In patients with malignant mesothelioma it was shown that dendritic cell immunotherapy had a positive effect on the survival of these patients. Since pancreatic cancer has many similarities to mesothelioma, including the expression of immune-reactive antigens, we would like to test if it is feasible to treat pancreatic cancer patients with dendritic cell immunotherapy.
During this study we will first map the immune system in blood and tumor tissues of patients. We will look at the presence of specific immune cells, mainly T cells and their subsets. Subsequently, we will treat patients with ‘ready-to-use’ dendritic cell immunotherapy and monitor their clinical evolution. By monitoring the systemic and local immune profile we will be able to determine the effect of dendritic cell immunotherapy on the immune system of the individual patient. This will show us if this type of treatment is feasible and effective for pancreatic cancer patients. In the future this could lead to a new maintenance treatment option for patients with pancreatic cancer.

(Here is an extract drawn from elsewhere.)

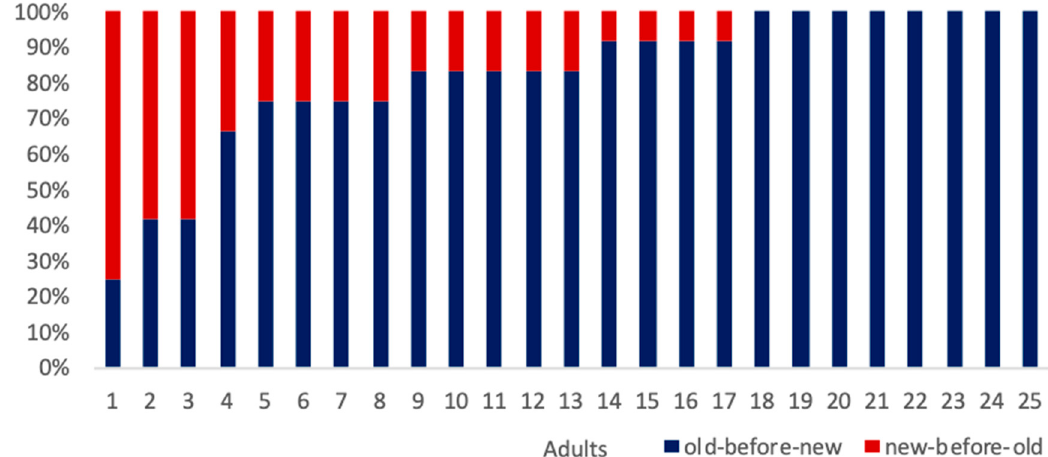
Figure 2. Mean proportions of “old-before-new” and “new-before-old” responses by adult.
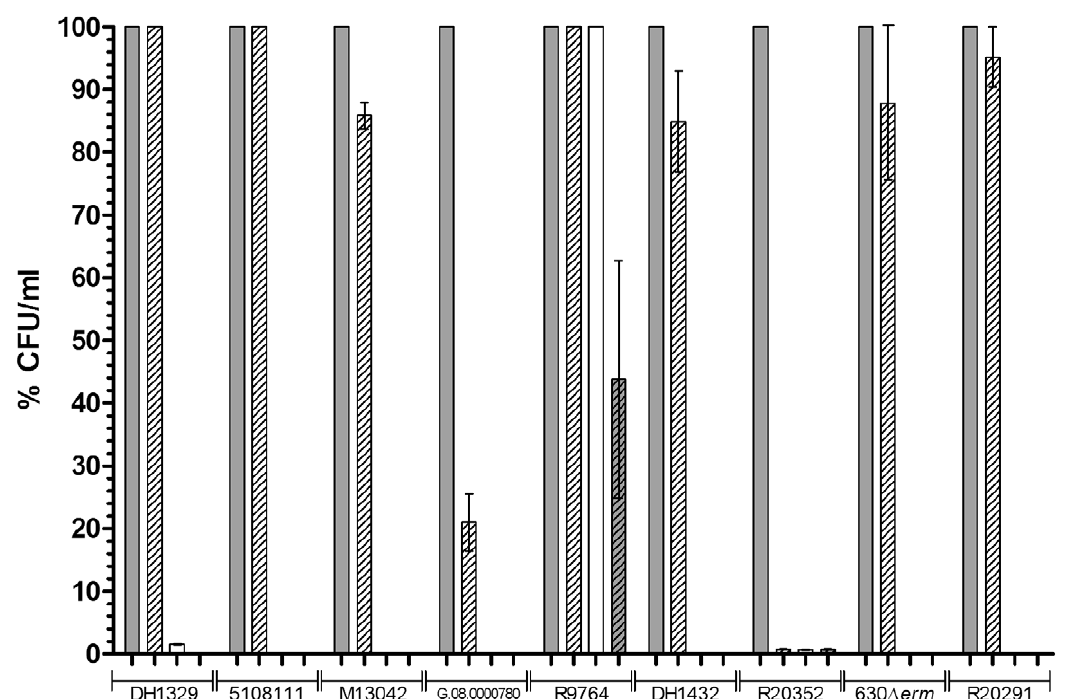
Figure 1. The CFU/ml formed on BHIS agar by nine C.difficile isolates after incubation with germinants. Spores of C. difficile were heat treated at 60 u C for 25 min. CFU/ml were then enumerated on BHIS agar after 2 h incubation of spores with either i) BHIS supplemented with 0.1% (w/ v) taurocholate (filled bars); ii) BHIS supplemented with 0.1% (w/v) taurocholate and 2 mM chenodeoxycholate (empty bars, diagonal lines); iii) BHIS alone (empty bars); or iv) dH 2 O (filled bars, diagonal lines). Colony formation was expressed as the percentage of CFU/ml observed compared to the CFU/ml observed after incubation with the positive control, BHIS supplemented with taurocholate. The data represent the average of three independent experiments and error bars indicate the standard errors of the means.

Our project will explore a novel treatment possibility for pancreatic cancer patients. The results will lead to: i) insight in the basal status of the immune system in pancreatic cancer patients, ii) insight in the effect of DC maintenance therapy on the immune signature of pancreatic cancer patients over time and iii) a proof-of-concept concerning feasibility and efficacy of DC immunotherapy in pancreatic cancer.
The results of our study will contribute to the development of a novel treatment for pancreatic cancer patients. In addition we expect this treatment to increase the quality of life of patients compared to the current standard of care treatment with chemotherapy.